PROBLEM REQUIREMENTS: Which lines of the listing hold the string "ceramic"? Copy those lines.

════

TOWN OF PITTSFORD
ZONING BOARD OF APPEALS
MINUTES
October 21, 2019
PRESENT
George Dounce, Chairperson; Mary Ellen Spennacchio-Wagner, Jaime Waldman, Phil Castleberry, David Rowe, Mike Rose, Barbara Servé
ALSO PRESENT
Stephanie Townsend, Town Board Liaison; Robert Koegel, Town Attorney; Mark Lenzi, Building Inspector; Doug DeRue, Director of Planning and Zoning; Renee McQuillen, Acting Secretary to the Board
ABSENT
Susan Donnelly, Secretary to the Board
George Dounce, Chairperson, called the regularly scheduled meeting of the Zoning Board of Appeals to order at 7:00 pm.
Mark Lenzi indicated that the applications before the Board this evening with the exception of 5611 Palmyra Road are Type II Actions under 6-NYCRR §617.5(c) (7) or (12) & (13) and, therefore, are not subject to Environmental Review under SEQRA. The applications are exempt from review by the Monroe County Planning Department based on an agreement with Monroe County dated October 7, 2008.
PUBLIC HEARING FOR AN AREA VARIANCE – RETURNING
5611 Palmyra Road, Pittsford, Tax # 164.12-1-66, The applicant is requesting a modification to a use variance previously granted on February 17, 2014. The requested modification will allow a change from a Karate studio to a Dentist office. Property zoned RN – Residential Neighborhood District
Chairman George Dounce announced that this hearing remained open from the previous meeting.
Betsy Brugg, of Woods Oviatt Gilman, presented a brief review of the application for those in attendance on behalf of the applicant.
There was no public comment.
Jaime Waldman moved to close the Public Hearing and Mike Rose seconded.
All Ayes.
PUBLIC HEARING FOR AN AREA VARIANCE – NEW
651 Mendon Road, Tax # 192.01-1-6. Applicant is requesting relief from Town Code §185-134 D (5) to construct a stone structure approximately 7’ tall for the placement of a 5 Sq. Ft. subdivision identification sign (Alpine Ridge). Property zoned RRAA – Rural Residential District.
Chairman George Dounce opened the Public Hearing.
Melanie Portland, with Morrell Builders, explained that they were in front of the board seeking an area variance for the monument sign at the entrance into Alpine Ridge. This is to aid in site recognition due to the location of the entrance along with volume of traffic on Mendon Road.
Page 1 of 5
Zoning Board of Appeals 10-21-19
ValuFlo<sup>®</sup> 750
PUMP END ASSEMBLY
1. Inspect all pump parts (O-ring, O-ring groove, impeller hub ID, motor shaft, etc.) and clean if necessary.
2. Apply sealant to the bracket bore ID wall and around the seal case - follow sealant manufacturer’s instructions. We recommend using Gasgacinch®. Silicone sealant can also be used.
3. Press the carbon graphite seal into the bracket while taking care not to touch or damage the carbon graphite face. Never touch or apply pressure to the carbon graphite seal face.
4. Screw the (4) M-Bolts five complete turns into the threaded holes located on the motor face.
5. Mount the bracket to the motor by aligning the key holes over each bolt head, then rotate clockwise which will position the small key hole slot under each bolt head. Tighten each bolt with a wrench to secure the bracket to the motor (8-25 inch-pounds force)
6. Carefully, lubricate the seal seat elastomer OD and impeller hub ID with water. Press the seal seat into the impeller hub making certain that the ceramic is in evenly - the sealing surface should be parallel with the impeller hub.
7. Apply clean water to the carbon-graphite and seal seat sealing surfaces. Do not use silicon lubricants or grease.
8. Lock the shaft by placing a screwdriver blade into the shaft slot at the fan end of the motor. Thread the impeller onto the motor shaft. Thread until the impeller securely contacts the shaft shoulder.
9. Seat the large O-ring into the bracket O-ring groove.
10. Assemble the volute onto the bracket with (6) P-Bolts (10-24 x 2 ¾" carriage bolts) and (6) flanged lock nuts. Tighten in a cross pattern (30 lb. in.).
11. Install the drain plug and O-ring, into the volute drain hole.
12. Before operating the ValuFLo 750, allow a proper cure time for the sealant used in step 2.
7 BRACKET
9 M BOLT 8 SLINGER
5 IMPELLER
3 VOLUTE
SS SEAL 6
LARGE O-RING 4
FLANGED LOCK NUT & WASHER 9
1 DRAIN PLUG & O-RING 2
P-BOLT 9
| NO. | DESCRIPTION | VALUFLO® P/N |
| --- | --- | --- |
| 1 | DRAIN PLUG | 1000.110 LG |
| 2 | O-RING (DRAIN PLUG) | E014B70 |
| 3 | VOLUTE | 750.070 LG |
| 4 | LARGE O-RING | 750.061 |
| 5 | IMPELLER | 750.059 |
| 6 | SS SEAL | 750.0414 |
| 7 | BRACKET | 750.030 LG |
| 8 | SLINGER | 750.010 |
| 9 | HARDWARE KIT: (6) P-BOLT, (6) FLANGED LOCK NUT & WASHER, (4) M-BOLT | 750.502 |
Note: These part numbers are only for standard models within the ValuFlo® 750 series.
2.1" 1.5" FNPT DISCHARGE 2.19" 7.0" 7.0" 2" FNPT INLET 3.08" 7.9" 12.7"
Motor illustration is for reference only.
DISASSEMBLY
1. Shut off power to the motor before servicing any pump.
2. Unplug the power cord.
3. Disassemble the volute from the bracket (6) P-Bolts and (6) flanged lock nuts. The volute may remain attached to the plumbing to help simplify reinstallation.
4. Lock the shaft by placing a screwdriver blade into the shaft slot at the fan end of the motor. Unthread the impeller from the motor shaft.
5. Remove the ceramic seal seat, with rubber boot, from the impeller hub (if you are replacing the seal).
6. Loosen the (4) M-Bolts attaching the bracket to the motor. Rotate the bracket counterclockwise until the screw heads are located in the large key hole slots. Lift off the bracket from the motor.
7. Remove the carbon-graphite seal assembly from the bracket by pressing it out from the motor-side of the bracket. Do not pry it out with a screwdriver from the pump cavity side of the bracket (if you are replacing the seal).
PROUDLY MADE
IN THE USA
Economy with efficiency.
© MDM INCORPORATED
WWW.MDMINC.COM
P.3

════

ANSWER FOR THE TASK:
6. Carefully, lubricate the seal seat elastomer OD and impeller hub ID with water. Press the seal seat into the impeller hub making certain that the ceramic is in evenly - the sealing surface should be parallel with the impeller hub.
5. Remove the ceramic seal seat, with rubber boot, from the impeller hub (if you are replacing the seal).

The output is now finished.